La respuesta va en dos partes. Primero: lamentablemente, y por tradición, mucha de la prensa de América latina viene del poder, se queda cerca de él y depende de los poderosos. Por eso mismo no soy un crítico acérrimo del “periodismo ciudadano”, y reconozco que a la larga puede ser saludable como un reto. Segundo: ¿qué tienen en común los poderosos? Es una condición de vida que te hace sentir que perteneces a una casta muy selecta. En algún momento, el bichito te empieza a decir que tienes el poder porque lo mereces, porque toda esa gente desposeída ha querido que tú lo tengas. A veces lo mereces porque eres genial, y otras porque la masa está llena de gente que consideras tonta. Lo que comparten todos es una sensación de superioridad, un convencimiento de que no son como los demás. En casi todos los poderosos con los que yo he hablado detecté la sensación de que lo merecen.
¿Y de qué manera impactó en usted esa sensación?
Cada caso fue distinto. La única persona que me dijo que no reconocía el poder fue Hamid Karzai, una especie de títere que Estados Unidos colocó en Afganistán tras la guerra iniciada por George W. Bush. Él fue el único que me dijo que no lo sentía. Y escucharlo me dio un poco de vergüenza. Por otro lado, el único que me dijo que le gustaba el poder, con brillo en los ojos, fue un ex hombre fuerte de Irak, opositor de Saddam Hussein y ex agente de la CIA, Iyad Alawi, quien todavía sigue ahí, buscando la manera de retornar al poder. Él es un hombre que vibra con el poder de una manera descarada. Dialogar con él fue muy fascinante, y de hecho me cayó bien por su honestidad. En su caso, lo que decía no era bueno ni malo, era amoral. El poder es amoral.
¿Alguno de todos esos personajes lo impactó especialmente?

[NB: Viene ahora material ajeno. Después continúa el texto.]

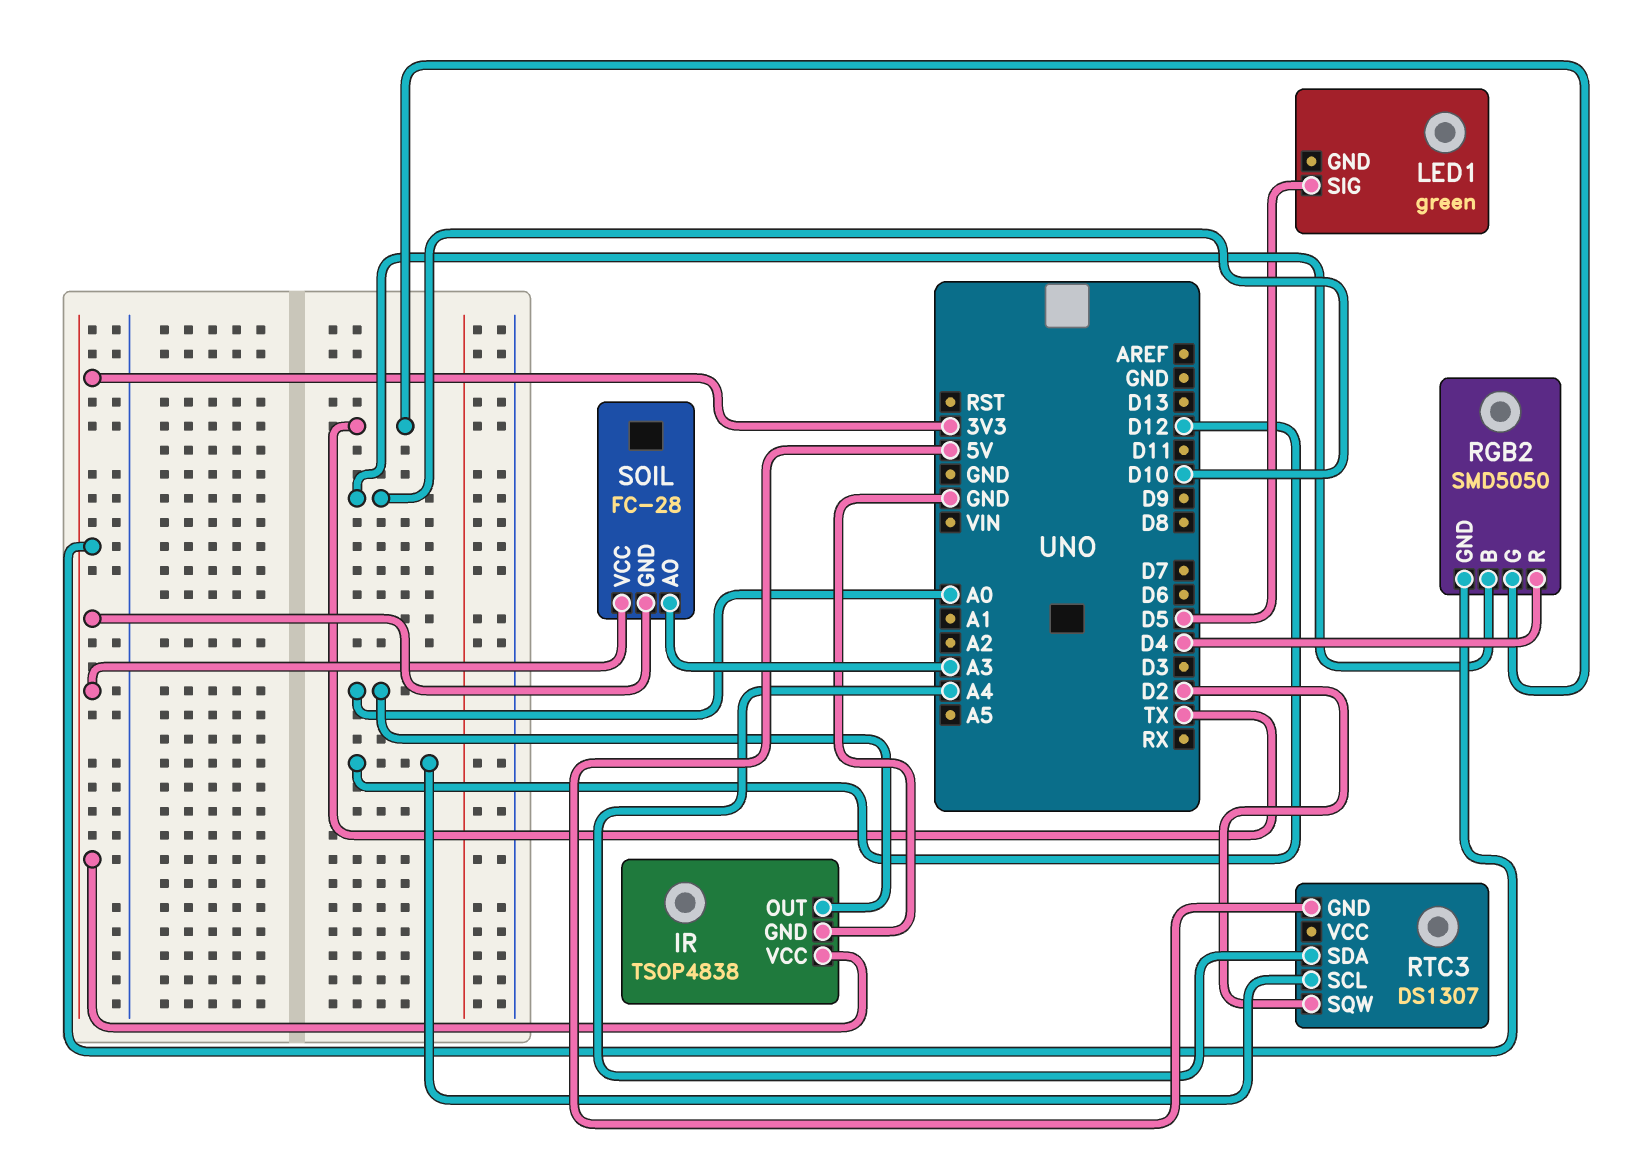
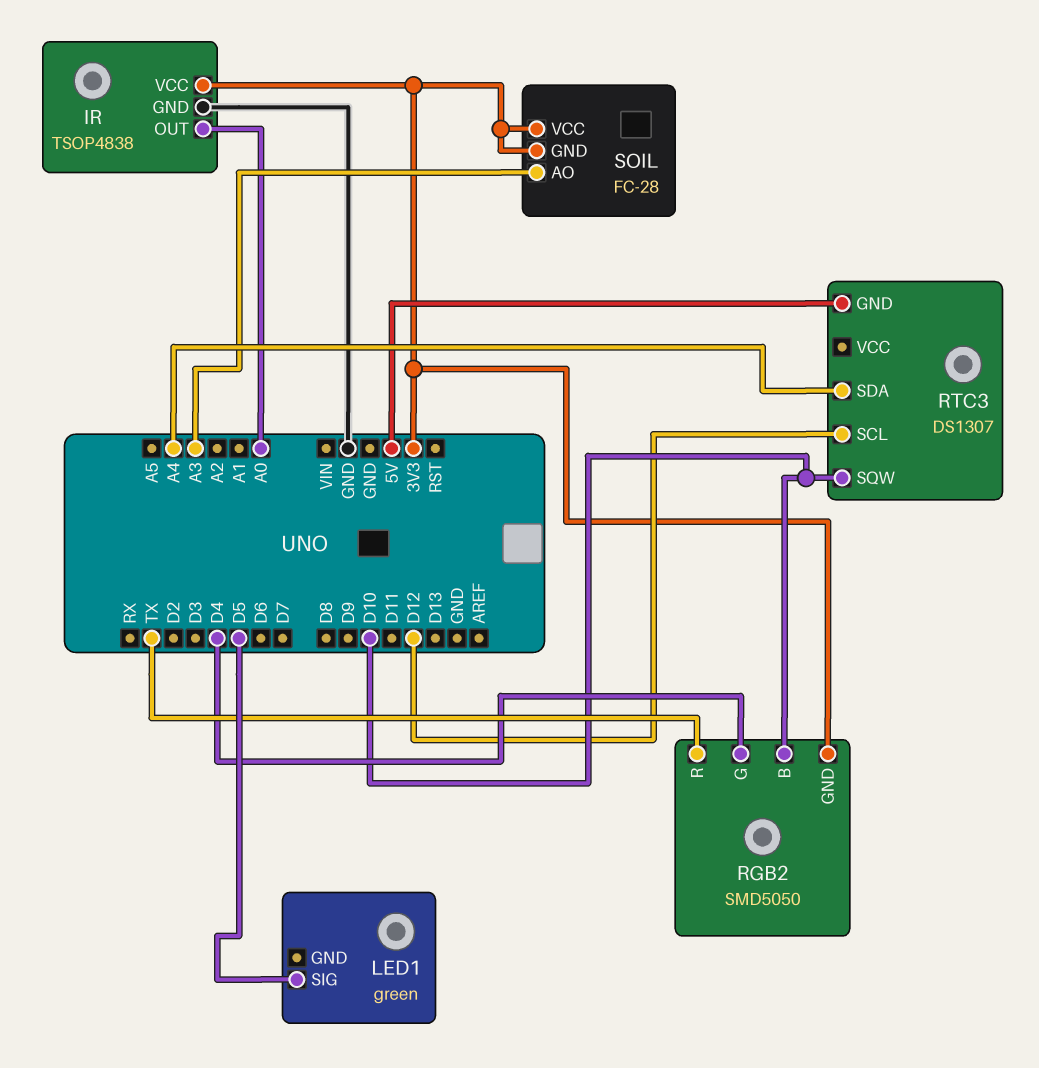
RGB2 pin G: TX -> D4
RGB2 pin R: D4 -> TX
RTC3 pin SQW: D2 -> D10

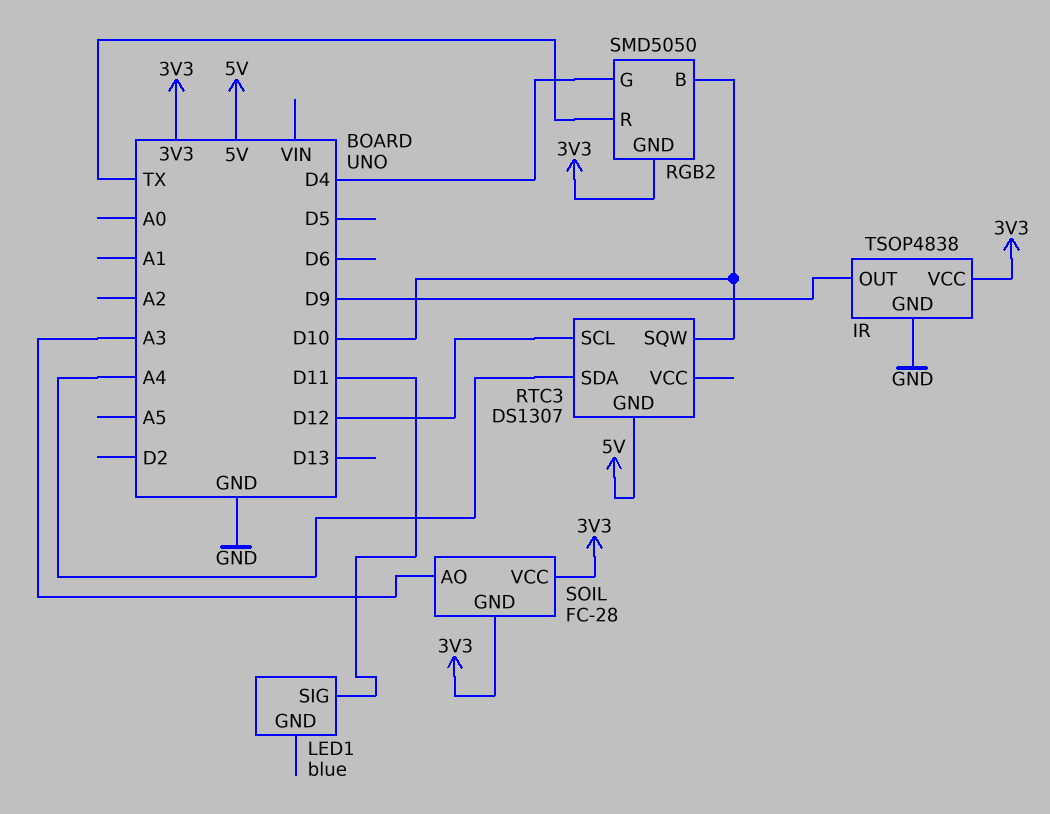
IR pin OUT: A0 -> D9
LED1: green -> blue
LED1 pin SIG: D5 -> D11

El que más negativamente me ha impresionado fue Charles Taylor, el ex dictador de Liberia, quien purga 50 años por crímenes de guerra. Su relación con el poder era lo más narcisista y psicópata que había visto. Ya era inmoral. Su desdén para el resto de la humanidad le había provocado una reacción sádica. Es como el hombre que le pega a su mujer simplemente porque puede. Esta relación casi de amo y esclavo provoca una reacción de asco hacia el esclavo, que es lo que yo sentí en Charles Taylor. Es algo que sólo conoces cuando lo enfrentas. Es la enfermedad del poder.